Excerpt to read:
####
When you’re trying to declutter your home, there are always some easy wins. Old newspapers and a too-small sweater? Recycle one and donate the other to Goodwill. Done! But a French-language copy of “Madame Bovary” from college, or all those beloved “Nancy Drew” books from childhood? For book lovers, parting with these can be a whole lot harder.
“Books conjure good memories, and they’re conversation pieces—and, of course, they’re decorative,” says Mim King, a professional organizer at Mimkingworks. People stock up on books for airport waits, vacation, the morning commute, and to take to bed. “And sometimes we keep books to provide insight into our interests and personalities for people who might stop by,” adds King. Yup, we collect ’em to impress our guests.
Anyone can be book crazy, but people in certain professions tend to be prone to over-collecting, including teachers, professors, and writers, says Jacquie Denny, co-founder of Everything but the House, a full-service estate sale business. But how many is too many? Everyone has their own answer.
In Japanese, there’s even a term for accumulating big piles of unread books: tsundoku.
If that’s you, it’s time to address those towering stacks. Don’t be that nutty book fiend! Here are six ways to declutter your tomes—and take back your home.
Reserve a couple of hours to pull your books off the shelf and onto the floor, say the organizing experts. Next, divide the lot into books you’ve never read, ones you have read but haven’t picked up since, and favorites with sentimental value, suggests Karen Gray Plaisted, of Design Solutions KGP. This last group is your “forever pile” and should be the smallest of the three.
Take a hard look at the books you’ve never opened. As with certain clothing items in your closet that still have the tags (!), if you haven’t cracked the spine in more than a year, chances are good you won’t anytime soon. As for the ones you did read, keep only those you can store easily and neatly.
Regift nearly new books
Share the wealth! Dive into the pile of “never read” and gently used books to find the best ones. Nice-looking hardbacks and coffee table tomes with nary a smudge can be wrapped as gifts. Another way to regift a book is to think about who else in your circle might enjoy it.
“Include a note with each book explaining why it made you think of the person,” suggests King.
Donate a portion
Got all three of the “Fifty Shades of Grey” books, or an unhealthy number of those Sue Grafton letter mysteries? Duplicates are obvious candidates for the donation pile, as are multiples on the same topic (think gardening or Italian cookbooks). But before you stuff them into plastic bags to donate, check the receiving organization’s fine print.
“Some places have a ‘no-book’ policy because they’ve received true trash—like moldy, musty, warped books—and the disposal costs them money,” reports Jamie Novak, author of “Keep This Toss That.”
Instead, consider thrift stores, consignment shops, or church groups that hold annual rummage sales.
“Check with your local library for info about their ‘Friends of the Library’ group, as they’ll take donations for an annual sale,” says Novak. Other donation spots include shelters, nursing homes, hospitals, and OperationPaperback, which sends books to American troops.
####
Data for analysis:
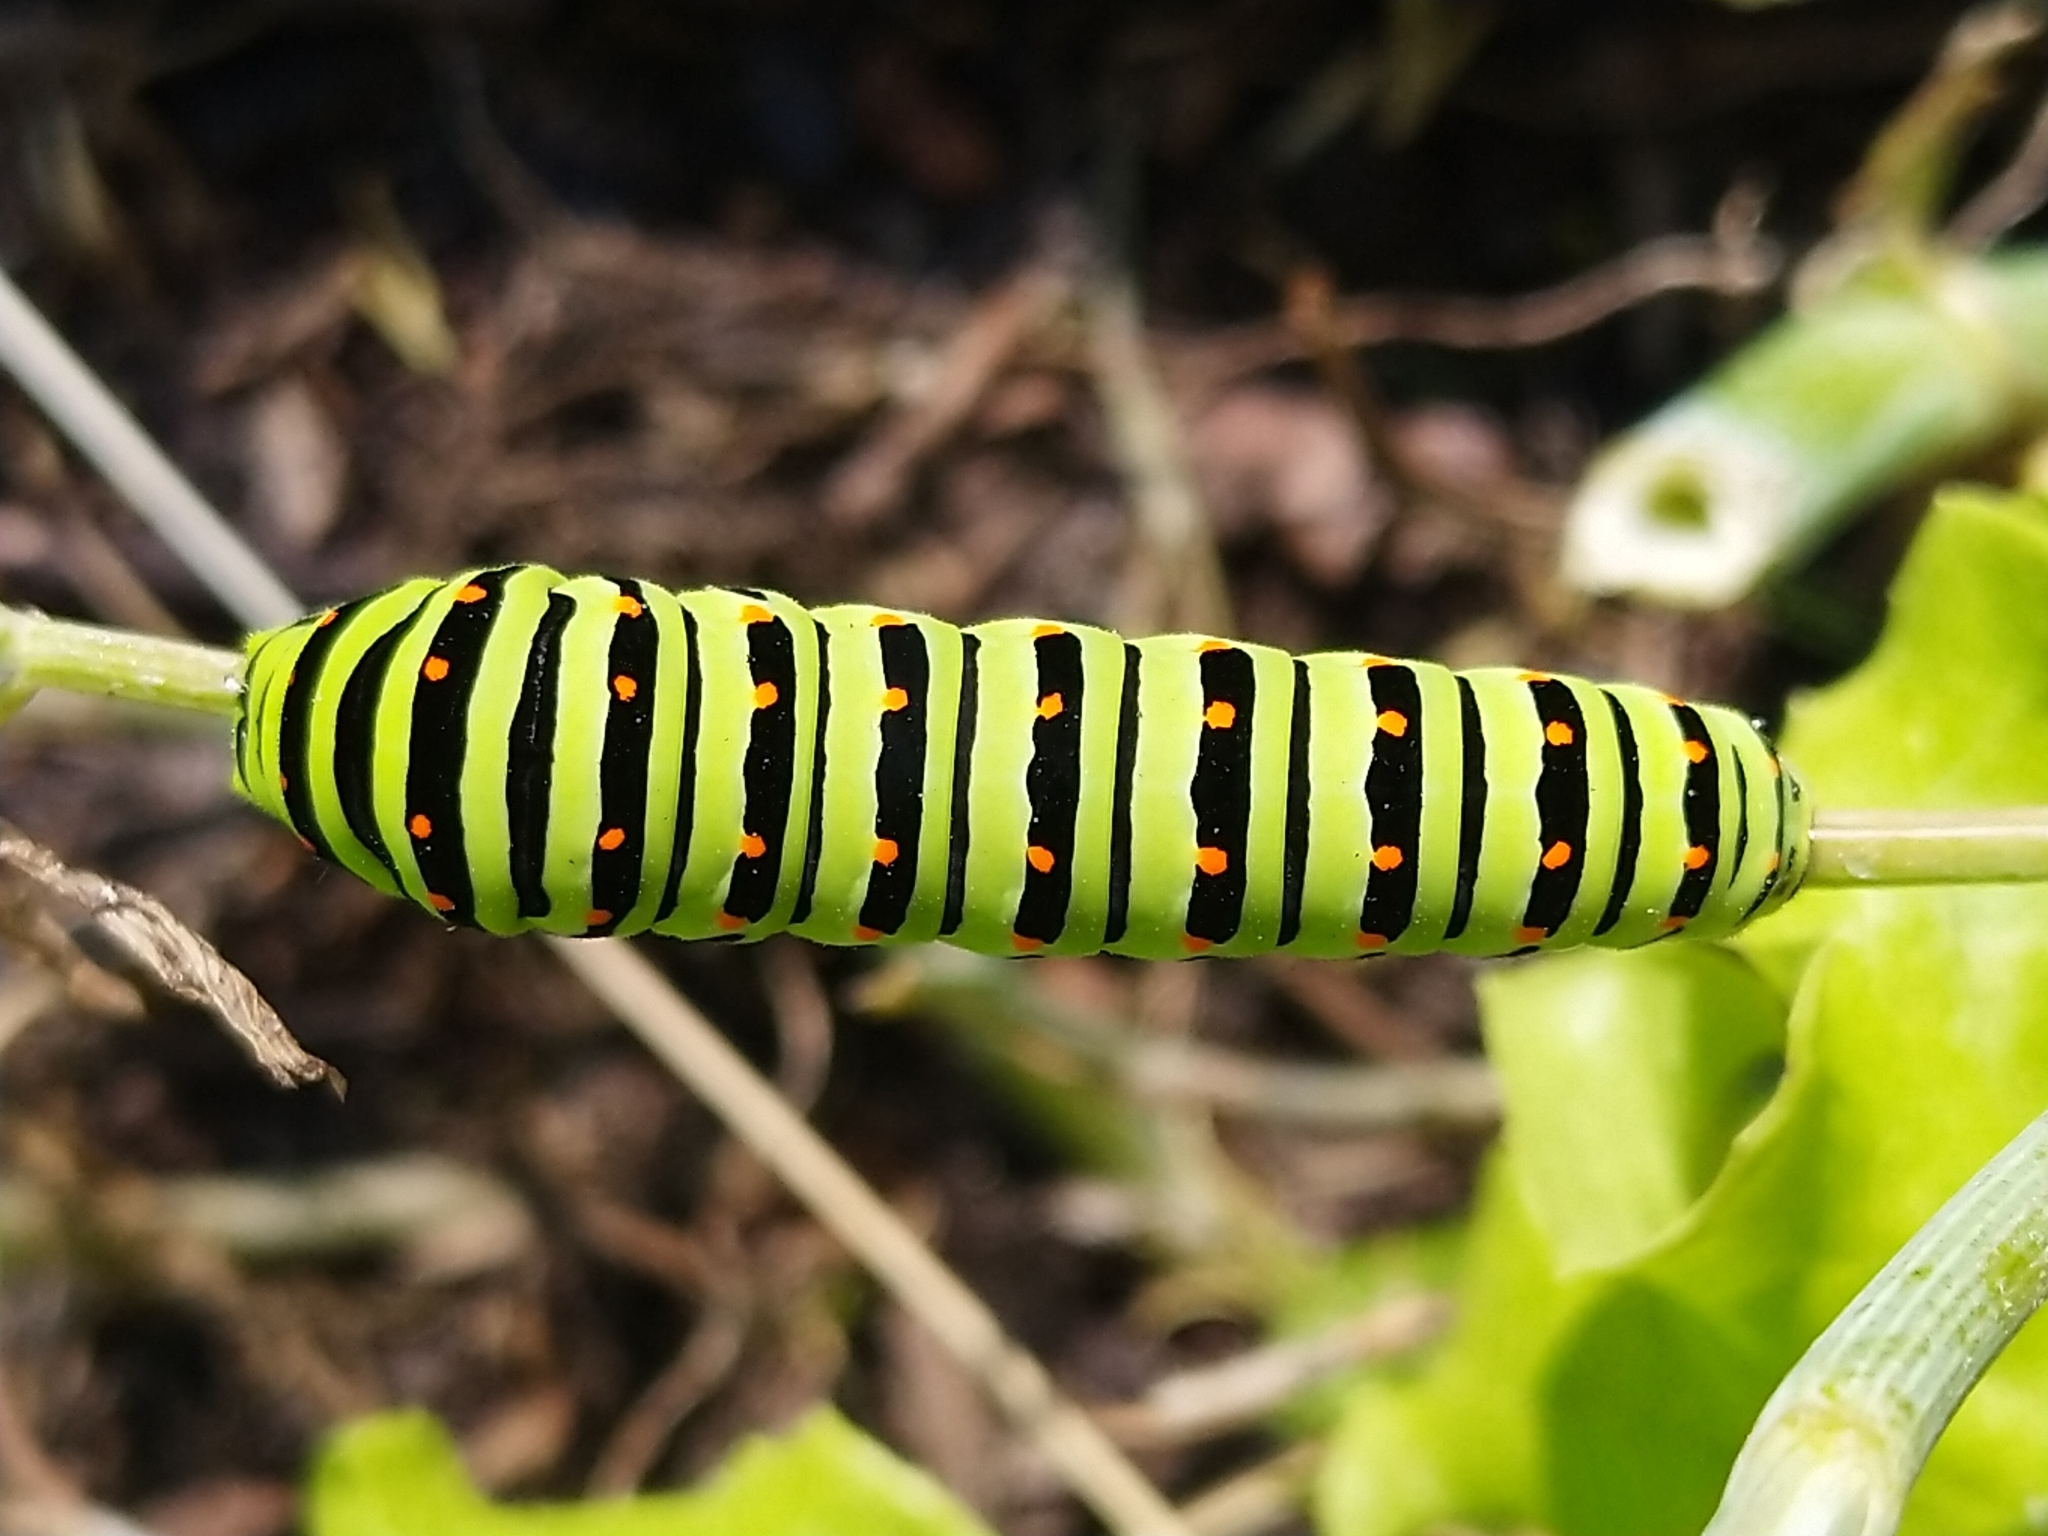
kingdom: Animalia
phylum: Arthropoda
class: Insecta
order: Lepidoptera
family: Papilionidae
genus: Papilio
####
Questions on the material:
1. From the article on decluttering books, write out the passage starting with "When you’re trying" and going on through "impress our guests.".
2. What Japanese term does the article on decluttering books give for accumulating big piles of unread books?

Answers to the tasks:
1.
When you’re trying to declutter your home, there are always some easy wins. Old newspapers and a too-small sweater? Recycle one and donate the other to Goodwill. Done! But a French-language copy of “Madame Bovary” from college, or all those beloved “Nancy Drew” books from childhood? For book lovers, parting with these can be a whole lot harder.
“Books conjure good memories, and they’re conversation pieces—and, of course, they’re decorative,” says Mim King, a professional organizer at Mimkingworks. People stock up on books for airport waits, vacation, the morning commute, and to take to bed. “And sometimes we keep books to provide insight into our interests and personalities for people who might stop by,” adds King. Yup, we collect ’em to impress our guests.

2. Tsundoku.